Dataset excerpts
━━━━━━━━
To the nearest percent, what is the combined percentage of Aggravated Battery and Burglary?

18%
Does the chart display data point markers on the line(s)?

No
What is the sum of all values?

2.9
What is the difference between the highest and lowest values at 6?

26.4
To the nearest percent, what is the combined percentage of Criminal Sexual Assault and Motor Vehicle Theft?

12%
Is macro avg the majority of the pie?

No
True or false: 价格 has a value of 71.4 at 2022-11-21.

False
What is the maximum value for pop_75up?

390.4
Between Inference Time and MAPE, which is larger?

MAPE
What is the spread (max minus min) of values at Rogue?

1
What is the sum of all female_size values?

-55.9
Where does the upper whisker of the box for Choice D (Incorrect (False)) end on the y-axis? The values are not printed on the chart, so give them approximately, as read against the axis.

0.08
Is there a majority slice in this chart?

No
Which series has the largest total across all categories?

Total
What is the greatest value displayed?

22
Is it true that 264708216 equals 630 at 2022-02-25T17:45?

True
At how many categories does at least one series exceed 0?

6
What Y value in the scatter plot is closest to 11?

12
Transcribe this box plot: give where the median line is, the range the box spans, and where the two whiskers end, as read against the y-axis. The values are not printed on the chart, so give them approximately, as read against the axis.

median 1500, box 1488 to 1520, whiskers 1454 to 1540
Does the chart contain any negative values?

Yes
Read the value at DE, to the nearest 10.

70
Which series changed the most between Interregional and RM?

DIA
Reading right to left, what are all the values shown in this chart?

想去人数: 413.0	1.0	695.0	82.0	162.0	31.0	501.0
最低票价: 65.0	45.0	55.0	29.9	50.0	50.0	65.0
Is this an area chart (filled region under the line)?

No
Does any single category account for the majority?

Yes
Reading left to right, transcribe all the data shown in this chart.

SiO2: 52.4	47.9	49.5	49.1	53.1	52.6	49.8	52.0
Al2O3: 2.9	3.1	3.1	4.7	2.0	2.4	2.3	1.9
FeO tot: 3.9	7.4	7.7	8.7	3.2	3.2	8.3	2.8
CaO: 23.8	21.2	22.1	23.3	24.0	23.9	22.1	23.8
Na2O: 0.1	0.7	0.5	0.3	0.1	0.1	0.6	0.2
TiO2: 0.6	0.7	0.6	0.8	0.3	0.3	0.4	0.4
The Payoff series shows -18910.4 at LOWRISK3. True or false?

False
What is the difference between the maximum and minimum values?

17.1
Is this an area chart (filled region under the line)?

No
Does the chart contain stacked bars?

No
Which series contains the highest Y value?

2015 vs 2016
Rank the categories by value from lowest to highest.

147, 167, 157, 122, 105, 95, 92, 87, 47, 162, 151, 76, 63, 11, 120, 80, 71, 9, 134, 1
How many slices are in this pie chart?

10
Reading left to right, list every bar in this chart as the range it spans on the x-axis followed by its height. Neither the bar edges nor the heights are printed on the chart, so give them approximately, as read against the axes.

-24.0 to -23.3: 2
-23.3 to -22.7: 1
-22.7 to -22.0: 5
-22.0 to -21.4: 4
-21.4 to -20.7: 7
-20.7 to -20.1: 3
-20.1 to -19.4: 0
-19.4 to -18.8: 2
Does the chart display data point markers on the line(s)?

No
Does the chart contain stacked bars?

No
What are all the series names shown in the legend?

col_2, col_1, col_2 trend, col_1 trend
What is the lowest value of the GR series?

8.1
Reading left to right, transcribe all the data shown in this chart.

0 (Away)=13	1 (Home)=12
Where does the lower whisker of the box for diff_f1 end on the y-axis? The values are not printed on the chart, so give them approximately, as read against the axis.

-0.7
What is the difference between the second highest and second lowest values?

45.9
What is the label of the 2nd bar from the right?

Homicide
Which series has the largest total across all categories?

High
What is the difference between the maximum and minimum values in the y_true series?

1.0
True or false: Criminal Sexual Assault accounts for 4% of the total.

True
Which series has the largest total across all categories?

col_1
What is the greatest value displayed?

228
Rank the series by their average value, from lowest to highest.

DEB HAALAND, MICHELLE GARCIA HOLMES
━━━━━━━━
Replace every instance of "greatest value displayed" in the data above with "highest value shown", and leave everything else unchanged.

_Expected answer:_
To the nearest percent, what is the combined percentage of Aggravated Battery and Burglary?

18%
Does the chart display data point markers on the line(s)?

No
What is the sum of all values?

2.9
What is the difference between the highest and lowest values at 6?

26.4
To the nearest percent, what is the combined percentage of Criminal Sexual Assault and Motor Vehicle Theft?

12%
Is macro avg the majority of the pie?

No
True or false: 价格 has a value of 71.4 at 2022-11-21.

False
What is the maximum value for pop_75up?

390.4
Between Inference Time and MAPE, which is larger?

MAPE
What is the spread (max minus min) of values at Rogue?

1
What is the sum of all female_size values?

-55.9
Where does the upper whisker of the box for Choice D (Incorrect (False)) end on the y-axis? The values are not printed on the chart, so give them approximately, as read against the axis.

0.08
Is there a majority slice in this chart?

No
Which series has the largest total across all categories?

Total
What is the highest value shown?

22
Is it true that 264708216 equals 630 at 2022-02-25T17:45?

True
At how many categories does at least one series exceed 0?

6
What Y value in the scatter plot is closest to 11?

12
Transcribe this box plot: give where the median line is, the range the box spans, and where the two whiskers end, as read against the y-axis. The values are not printed on the chart, so give them approximately, as read against the axis.

median 1500, box 1488 to 1520, whiskers 1454 to 1540
Does the chart contain any negative values?

Yes
Read the value at DE, to the nearest 10.

70
Which series changed the most between Interregional and RM?

DIA
Reading right to left, what are all the values shown in this chart?

想去人数: 413.0	1.0	695.0	82.0	162.0	31.0	501.0
最低票价: 65.0	45.0	55.0	29.9	50.0	50.0	65.0
Is this an area chart (filled region under the line)?

No
Does any single category account for the majority?

Yes
Reading left to right, transcribe all the data shown in this chart.

SiO2: 52.4	47.9	49.5	49.1	53.1	52.6	49.8	52.0
Al2O3: 2.9	3.1	3.1	4.7	2.0	2.4	2.3	1.9
FeO tot: 3.9	7.4	7.7	8.7	3.2	3.2	8.3	2.8
CaO: 23.8	21.2	22.1	23.3	24.0	23.9	22.1	23.8
Na2O: 0.1	0.7	0.5	0.3	0.1	0.1	0.6	0.2
TiO2: 0.6	0.7	0.6	0.8	0.3	0.3	0.4	0.4
The Payoff series shows -18910.4 at LOWRISK3. True or false?

False
What is the difference between the maximum and minimum values?

17.1
Is this an area chart (filled region under the line)?

No
Does the chart contain stacked bars?

No
Which series contains the highest Y value?

2015 vs 2016
Rank the categories by value from lowest to highest.

147, 167, 157, 122, 105, 95, 92, 87, 47, 162, 151, 76, 63, 11, 120, 80, 71, 9, 134, 1
How many slices are in this pie chart?

10
Reading left to right, list every bar in this chart as the range it spans on the x-axis followed by its height. Neither the bar edges nor the heights are printed on the chart, so give them approximately, as read against the axes.

-24.0 to -23.3: 2
-23.3 to -22.7: 1
-22.7 to -22.0: 5
-22.0 to -21.4: 4
-21.4 to -20.7: 7
-20.7 to -20.1: 3
-20.1 to -19.4: 0
-19.4 to -18.8: 2
Does the chart display data point markers on the line(s)?

No
Does the chart contain stacked bars?

No
What are all the series names shown in the legend?

col_2, col_1, col_2 trend, col_1 trend
What is the lowest value of the GR series?

8.1
Reading left to right, transcribe all the data shown in this chart.

0 (Away)=13	1 (Home)=12
Where does the lower whisker of the box for diff_f1 end on the y-axis? The values are not printed on the chart, so give them approximately, as read against the axis.

-0.7
What is the difference between the second highest and second lowest values?

45.9
What is the label of the 2nd bar from the right?

Homicide
Which series has the largest total across all categories?

High
What is the difference between the maximum and minimum values in the y_true series?

1.0
True or false: Criminal Sexual Assault accounts for 4% of the total.

True
Which series has the largest total across all categories?

col_1
What is the highest value shown?

228
Rank the series by their average value, from lowest to highest.

DEB HAALAND, MICHELLE GARCIA HOLMES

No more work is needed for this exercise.